**Instructions for the task**
Each line of the listing that contains "Figure" should be found and copied.

**Extracted information**
▼
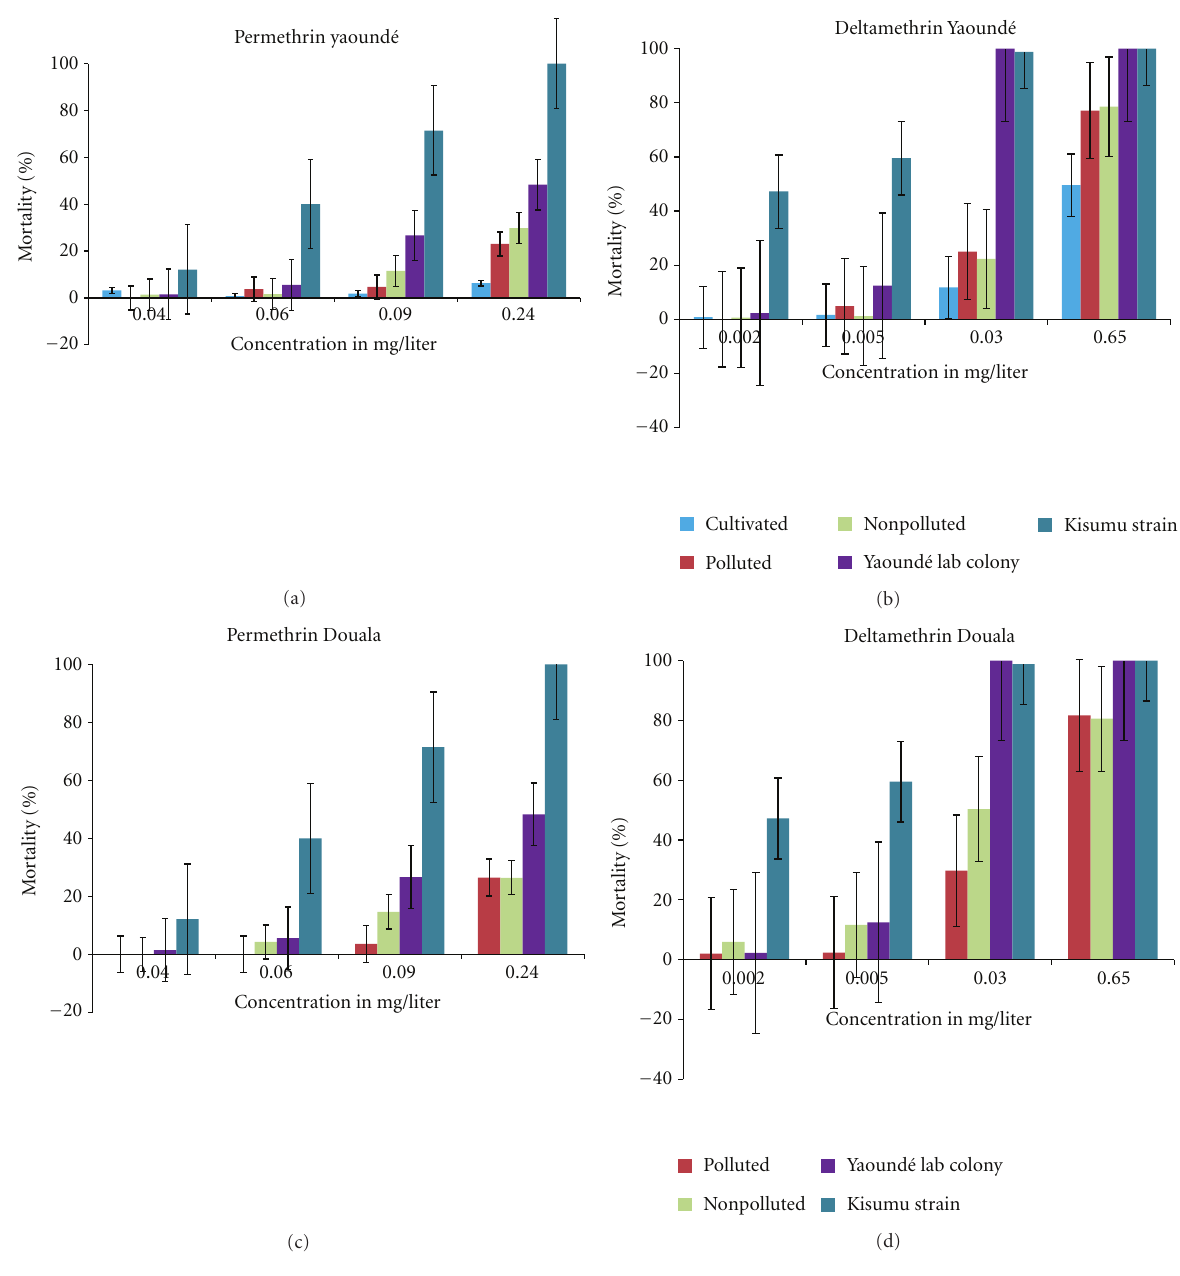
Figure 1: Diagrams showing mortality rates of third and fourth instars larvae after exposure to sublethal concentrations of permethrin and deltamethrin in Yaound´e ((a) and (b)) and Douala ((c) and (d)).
▲
▼
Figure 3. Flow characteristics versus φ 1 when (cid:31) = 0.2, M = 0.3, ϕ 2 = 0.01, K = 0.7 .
▲
▼
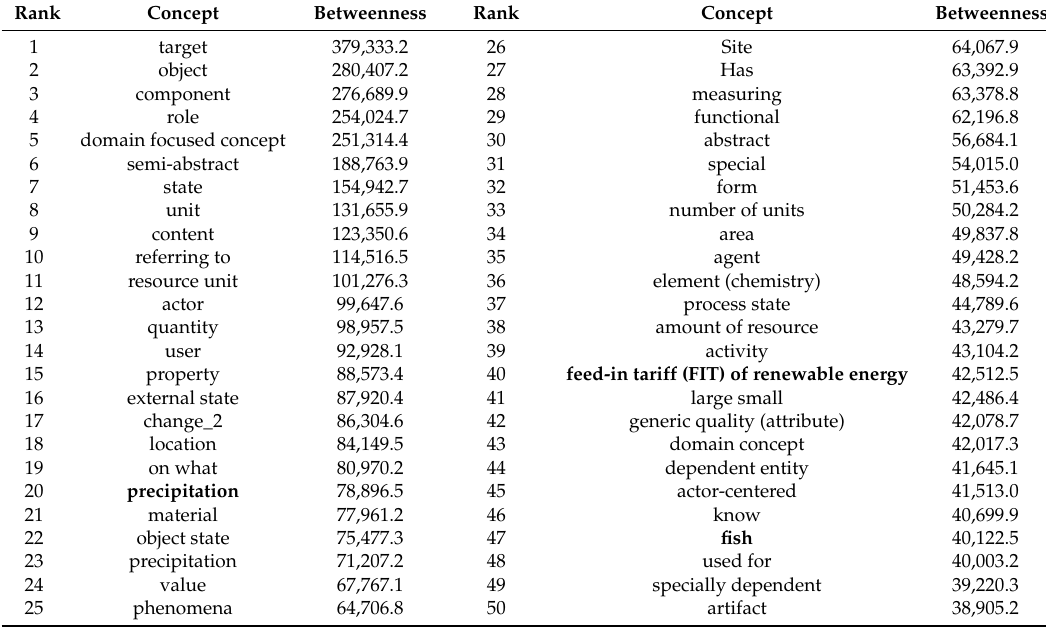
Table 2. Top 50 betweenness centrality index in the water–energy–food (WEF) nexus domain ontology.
▲
**Response**
Figure 1: Diagrams showing mortality rates of third and fourth instars larvae after exposure to sublethal concentrations of permethrin and deltamethrin in Yaound´e ((a) and (b)) and Douala ((c) and (d)).
Figure 3. Flow characteristics versus φ 1 when (cid:31) = 0.2, M = 0.3, ϕ 2 = 0.01, K = 0.7 .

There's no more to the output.